Mahle, une entreprise fondée en 1920 à Stuttgart, en Allemagne, est reconnue pour ses (nombreuses) compétences tant dans le développement que dans la production de composants et de systèmes pour moteurs à combustion, hybrides et électriques. Par conséquent, son avis sur le changement de paradigme dans l'automobile est pertinent, et ses dirigeants techniques ne croient pas en l'avenir d'une technologie sur laquelle ils travaillent depuis plus de 15 ans : les prolongateurs d'autonomie.
Dans ces systèmes, les moteurs à combustion servent uniquement à produire de l'électricité, qui est ensuite fournie aux batteries alimentant les moteurs électriques entraînant les roues du véhicule. La technologie gagne des adeptes, car elle facilite le changement de paradigme dans l'automobile, qui se déroule en Europe beaucoup plus lentement que les décideurs ne l'avaient espéré.
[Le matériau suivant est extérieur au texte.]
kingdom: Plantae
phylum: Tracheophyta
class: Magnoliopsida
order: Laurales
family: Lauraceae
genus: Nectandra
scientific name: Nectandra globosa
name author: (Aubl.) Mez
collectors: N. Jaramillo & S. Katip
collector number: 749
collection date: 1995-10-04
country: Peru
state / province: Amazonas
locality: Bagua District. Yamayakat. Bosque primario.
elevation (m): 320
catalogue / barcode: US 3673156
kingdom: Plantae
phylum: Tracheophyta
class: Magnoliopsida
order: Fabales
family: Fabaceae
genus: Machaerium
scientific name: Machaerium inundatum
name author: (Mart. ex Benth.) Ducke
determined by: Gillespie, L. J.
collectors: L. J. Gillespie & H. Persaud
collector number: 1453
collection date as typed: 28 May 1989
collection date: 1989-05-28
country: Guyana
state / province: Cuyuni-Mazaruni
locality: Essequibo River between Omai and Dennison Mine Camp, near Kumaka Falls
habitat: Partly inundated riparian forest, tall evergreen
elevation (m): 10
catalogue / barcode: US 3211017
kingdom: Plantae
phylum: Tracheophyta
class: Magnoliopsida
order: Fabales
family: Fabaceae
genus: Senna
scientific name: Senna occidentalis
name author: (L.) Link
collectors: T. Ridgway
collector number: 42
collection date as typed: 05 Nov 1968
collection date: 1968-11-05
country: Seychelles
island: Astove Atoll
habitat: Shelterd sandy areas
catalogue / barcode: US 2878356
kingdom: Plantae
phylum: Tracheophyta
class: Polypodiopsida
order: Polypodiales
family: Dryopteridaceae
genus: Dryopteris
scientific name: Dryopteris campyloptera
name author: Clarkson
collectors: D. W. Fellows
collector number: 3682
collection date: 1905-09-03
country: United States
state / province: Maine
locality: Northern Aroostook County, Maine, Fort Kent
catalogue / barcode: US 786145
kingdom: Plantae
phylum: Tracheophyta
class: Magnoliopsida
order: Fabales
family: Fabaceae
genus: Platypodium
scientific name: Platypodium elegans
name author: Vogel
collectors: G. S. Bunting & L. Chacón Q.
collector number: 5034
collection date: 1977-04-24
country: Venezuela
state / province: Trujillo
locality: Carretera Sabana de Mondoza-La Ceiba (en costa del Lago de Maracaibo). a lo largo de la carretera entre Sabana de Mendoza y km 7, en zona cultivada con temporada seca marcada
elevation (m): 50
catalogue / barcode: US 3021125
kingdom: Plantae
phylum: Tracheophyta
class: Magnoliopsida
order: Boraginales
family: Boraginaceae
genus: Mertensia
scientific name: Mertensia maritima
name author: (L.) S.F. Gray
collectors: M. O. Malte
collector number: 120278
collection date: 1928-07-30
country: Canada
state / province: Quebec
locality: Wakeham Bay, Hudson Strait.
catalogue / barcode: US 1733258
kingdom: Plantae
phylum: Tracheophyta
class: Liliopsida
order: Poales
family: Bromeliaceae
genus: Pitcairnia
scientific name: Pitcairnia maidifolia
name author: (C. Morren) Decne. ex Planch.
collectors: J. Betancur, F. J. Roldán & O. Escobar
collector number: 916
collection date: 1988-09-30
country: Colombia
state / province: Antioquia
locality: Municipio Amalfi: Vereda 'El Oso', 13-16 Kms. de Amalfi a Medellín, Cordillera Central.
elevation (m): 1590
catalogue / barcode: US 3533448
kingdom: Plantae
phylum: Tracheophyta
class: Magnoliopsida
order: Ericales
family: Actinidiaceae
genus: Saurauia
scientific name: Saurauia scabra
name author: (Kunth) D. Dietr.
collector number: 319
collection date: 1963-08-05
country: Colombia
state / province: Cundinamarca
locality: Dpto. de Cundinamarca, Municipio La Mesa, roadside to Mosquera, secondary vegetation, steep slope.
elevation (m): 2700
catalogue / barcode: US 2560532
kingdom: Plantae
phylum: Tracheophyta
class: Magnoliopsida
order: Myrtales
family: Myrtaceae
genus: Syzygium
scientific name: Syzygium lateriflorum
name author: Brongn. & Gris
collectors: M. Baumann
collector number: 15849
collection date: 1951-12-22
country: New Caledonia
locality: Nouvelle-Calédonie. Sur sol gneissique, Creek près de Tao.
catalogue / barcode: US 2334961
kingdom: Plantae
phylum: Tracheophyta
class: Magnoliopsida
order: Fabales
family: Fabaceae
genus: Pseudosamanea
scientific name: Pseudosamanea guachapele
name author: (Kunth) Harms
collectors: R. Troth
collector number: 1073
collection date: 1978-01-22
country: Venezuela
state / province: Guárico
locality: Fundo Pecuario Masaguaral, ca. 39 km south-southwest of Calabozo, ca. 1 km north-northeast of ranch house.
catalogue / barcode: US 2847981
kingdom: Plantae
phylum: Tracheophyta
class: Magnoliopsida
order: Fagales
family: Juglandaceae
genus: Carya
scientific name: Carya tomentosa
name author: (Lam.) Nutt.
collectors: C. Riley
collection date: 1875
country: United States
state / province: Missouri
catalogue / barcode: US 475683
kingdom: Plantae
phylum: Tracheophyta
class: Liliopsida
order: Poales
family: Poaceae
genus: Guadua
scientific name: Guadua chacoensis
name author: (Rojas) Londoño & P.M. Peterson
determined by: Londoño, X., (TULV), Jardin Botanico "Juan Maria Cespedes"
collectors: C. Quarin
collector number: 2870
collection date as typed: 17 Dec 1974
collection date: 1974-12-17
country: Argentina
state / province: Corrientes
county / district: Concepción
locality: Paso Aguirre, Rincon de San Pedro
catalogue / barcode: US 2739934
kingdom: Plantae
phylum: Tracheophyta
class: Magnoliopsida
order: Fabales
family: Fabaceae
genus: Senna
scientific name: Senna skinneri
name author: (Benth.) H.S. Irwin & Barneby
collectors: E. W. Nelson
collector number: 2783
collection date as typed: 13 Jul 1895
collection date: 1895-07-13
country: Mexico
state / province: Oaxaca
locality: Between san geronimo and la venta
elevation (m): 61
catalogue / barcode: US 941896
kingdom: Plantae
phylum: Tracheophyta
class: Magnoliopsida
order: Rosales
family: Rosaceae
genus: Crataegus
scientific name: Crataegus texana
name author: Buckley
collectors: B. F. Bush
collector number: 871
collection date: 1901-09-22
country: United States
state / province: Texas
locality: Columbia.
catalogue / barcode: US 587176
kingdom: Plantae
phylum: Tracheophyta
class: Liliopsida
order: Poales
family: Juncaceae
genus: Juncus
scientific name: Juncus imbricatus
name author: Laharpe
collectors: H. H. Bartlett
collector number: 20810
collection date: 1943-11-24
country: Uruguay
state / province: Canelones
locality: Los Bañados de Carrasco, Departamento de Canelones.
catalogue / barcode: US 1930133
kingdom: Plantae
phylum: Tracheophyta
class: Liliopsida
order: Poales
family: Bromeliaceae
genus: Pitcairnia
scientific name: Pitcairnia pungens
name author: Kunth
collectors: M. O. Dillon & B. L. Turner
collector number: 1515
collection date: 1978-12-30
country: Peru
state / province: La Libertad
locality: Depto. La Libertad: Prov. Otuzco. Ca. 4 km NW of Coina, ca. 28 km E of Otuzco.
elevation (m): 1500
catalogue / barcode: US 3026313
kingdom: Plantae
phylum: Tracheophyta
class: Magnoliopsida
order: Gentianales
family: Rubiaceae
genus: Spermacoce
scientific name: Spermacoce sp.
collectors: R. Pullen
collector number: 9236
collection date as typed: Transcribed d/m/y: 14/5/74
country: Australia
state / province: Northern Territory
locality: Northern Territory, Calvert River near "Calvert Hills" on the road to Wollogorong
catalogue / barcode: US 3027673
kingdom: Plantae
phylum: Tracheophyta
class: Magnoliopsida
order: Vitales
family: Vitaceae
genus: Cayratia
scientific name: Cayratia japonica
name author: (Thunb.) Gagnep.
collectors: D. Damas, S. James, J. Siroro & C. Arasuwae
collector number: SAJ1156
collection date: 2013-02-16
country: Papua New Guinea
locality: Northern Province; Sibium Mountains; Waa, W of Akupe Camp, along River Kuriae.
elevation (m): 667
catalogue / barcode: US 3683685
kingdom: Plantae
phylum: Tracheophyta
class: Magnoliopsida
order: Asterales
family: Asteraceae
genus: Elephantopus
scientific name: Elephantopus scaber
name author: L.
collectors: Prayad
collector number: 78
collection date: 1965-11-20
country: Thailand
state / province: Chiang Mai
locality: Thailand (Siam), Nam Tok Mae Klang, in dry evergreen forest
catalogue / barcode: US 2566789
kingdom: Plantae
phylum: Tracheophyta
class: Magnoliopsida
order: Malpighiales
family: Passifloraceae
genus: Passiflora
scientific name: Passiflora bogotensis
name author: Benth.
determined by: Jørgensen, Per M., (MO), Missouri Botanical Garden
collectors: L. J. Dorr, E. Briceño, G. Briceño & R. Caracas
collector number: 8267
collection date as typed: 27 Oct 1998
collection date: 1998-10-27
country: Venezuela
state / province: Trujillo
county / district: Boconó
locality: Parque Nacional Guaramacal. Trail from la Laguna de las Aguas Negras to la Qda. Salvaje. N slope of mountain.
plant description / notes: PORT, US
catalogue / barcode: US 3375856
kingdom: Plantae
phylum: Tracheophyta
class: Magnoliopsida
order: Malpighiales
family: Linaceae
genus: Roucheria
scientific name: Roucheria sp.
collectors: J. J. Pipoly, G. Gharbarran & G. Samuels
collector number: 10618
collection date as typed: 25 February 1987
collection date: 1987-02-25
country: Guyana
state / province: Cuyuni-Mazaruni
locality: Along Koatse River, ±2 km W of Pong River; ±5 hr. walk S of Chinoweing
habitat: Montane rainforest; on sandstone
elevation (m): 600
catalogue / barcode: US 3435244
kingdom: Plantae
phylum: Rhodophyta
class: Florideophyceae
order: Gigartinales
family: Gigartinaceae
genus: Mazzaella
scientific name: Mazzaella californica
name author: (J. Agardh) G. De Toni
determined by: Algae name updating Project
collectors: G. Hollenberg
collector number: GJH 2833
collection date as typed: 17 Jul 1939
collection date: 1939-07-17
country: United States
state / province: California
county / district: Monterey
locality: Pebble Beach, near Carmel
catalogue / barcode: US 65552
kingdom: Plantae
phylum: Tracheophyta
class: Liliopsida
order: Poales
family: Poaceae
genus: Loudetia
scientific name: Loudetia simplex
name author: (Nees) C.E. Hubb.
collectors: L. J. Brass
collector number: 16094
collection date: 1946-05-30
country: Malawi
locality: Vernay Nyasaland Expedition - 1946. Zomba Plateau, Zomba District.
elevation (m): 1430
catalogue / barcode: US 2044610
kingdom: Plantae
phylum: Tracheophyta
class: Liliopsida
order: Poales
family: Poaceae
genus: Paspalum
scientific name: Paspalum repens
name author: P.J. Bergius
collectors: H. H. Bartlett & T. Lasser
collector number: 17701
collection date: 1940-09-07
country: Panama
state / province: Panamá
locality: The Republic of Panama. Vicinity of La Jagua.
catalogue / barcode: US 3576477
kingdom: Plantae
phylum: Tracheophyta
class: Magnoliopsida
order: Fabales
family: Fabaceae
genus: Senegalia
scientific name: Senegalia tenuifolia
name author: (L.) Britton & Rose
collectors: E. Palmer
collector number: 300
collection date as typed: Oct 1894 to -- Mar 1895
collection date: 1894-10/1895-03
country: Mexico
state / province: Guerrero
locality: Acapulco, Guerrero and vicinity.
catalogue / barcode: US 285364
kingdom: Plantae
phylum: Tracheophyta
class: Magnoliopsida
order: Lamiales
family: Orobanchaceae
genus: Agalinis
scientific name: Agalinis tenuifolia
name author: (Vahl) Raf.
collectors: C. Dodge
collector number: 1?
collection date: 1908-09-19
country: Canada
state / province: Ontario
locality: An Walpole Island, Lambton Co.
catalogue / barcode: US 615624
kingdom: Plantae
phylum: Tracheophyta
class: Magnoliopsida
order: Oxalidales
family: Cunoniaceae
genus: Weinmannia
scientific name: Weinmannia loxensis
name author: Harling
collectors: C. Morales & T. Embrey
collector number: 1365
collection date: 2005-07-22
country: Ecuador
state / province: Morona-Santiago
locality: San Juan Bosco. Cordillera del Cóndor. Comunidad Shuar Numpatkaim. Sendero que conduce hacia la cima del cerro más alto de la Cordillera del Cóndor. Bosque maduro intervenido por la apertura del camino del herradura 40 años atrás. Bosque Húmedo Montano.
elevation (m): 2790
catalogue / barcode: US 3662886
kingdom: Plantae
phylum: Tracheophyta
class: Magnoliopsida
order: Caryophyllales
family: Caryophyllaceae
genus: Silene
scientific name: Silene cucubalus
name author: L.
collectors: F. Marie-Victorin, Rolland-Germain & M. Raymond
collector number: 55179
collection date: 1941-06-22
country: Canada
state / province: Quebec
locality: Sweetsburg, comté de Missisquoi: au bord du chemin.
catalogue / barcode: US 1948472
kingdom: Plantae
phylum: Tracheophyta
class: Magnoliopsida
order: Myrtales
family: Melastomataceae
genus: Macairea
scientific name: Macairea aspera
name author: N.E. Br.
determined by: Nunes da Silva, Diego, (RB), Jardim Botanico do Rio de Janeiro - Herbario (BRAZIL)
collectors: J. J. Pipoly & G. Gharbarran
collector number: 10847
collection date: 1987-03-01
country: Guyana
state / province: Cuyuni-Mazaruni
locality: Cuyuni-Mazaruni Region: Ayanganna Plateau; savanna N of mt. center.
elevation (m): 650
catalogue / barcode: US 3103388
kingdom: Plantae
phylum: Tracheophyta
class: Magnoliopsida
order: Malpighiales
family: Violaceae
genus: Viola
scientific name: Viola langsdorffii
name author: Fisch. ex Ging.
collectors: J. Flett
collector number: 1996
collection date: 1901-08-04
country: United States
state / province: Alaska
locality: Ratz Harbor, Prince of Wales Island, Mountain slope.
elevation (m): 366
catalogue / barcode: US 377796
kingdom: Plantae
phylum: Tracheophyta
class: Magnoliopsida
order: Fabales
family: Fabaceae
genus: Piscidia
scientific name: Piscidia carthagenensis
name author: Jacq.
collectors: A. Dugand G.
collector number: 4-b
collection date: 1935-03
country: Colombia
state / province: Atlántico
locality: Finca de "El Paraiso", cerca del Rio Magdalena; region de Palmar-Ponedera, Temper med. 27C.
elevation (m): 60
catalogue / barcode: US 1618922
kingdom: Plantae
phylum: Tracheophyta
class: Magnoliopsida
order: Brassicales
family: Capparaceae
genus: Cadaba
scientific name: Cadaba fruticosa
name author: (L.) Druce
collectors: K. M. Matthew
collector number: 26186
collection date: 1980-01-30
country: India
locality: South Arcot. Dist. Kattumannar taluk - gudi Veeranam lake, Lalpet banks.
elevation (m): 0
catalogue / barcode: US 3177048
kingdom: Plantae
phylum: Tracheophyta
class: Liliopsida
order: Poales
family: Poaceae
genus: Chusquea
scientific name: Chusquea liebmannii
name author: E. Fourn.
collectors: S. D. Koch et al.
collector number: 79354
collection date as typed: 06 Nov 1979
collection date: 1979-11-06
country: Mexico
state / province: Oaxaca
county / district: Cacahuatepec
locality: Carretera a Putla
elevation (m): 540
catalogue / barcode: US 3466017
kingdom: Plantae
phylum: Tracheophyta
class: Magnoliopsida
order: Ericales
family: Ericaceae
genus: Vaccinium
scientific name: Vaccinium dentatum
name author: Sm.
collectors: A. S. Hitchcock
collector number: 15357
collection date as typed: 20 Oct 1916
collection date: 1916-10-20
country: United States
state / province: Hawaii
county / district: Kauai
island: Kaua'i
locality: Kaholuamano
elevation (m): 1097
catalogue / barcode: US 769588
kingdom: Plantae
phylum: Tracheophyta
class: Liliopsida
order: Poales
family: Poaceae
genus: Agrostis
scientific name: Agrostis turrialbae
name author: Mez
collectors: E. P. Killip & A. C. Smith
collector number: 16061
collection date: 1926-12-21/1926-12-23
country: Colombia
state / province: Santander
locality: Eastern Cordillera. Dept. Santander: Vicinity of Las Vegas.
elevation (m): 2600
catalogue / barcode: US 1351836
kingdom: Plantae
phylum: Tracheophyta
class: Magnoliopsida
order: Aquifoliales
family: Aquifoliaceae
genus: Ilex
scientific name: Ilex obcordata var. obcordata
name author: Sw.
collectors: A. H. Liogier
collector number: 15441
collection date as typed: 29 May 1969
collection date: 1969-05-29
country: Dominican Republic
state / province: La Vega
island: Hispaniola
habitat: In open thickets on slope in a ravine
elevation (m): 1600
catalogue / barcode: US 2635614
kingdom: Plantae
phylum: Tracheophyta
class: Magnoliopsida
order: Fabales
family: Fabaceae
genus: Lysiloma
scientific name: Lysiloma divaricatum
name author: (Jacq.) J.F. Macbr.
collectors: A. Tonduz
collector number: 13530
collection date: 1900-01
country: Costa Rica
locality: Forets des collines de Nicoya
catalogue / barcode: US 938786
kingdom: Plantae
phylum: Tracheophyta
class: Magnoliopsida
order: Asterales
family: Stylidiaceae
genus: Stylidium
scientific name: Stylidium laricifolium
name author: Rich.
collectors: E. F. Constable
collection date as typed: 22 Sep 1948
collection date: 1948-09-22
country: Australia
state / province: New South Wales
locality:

Mahle a de l'expérience dans le développement et la production de systèmes de prolongation d'autonomie pour EREV (Véhicule Électrique à Autonomie Étendue), ainsi que dans l'adaptation des moteurs à combustion interne pour fonctionner uniquement comme générateurs d'énergie, ce qui a permis à l'entreprise de collaborer avec divers fabricants européens et chinois. Cette expérience donne à Mike Bassett, le Directeur de l'Ingénierie de l'entreprise allemande, une perspective très privilégiée sur ce sujet.

Dans une interview avec le site Automotive World, le porte-parole reconnaît que l'avenir de la technologie est assez limité : “L'intérêt récent pour les systèmes est dû à plusieurs facteurs. En Chine, par exemple, certains fabricants ont des licences pour produire uniquement des véhicules alimentés par de nouvelles énergies (NEV), une catégorie qui inclut les EREVs. En Europe, les modèles sont intéressants car ils bénéficient d'une classification en tant que hybrides plug-in.” Pourtant, c'est aux États-Unis que le même interlocuteur déclare trouver un plus grand potentiel de croissance, en raison de la maturité inférieure de l'infrastructure de recharge pour les batteries de voitures électriques.
Dans le contexte européen, Mike Bassett estime que les carburants renouvelables et synthétiques joueront un rôle plus important, combinés à la technologie EREV : “L'éthanol et le méthanol sont excellents pour les moteurs à combustion interne. Comme les prolongateurs d'autonomie fonctionnent de manière plus stable et sont moins dépendants de la dynamique de conduite, il devient plus facile d'optimiser les niveaux d'efficacité thermique.” Cependant, selon Mike Bassett, deux facteurs compromettent l'avenir des prolongateurs d'autonomie : l'architecture des EREVs, qui combine deux systèmes de propulsion, ce qui “n'est pas une solution idéale,”; et les progrès réalisés tant par les batteries que par les infrastructures de recharge : “S'il y avait plus de points de recharge, et que le processus était beaucoup plus rapide, nous n'aurions pas besoin d'avoir des batteries aussi grandes, et l'anxiété que nous associons à l'autonomie disparaîtrait.”
Pour cette raison, pour Mike Bassett, les avantages des EREVs devraient progressivement s'estomper, bien que la rapidité de la transition dépende largement de l'évolution de l'infrastructure… À court terme, cependant, l'intérêt demeure – et il est élevé. “Il y a sans aucun doute beaucoup de demande”, a-t-il conclu.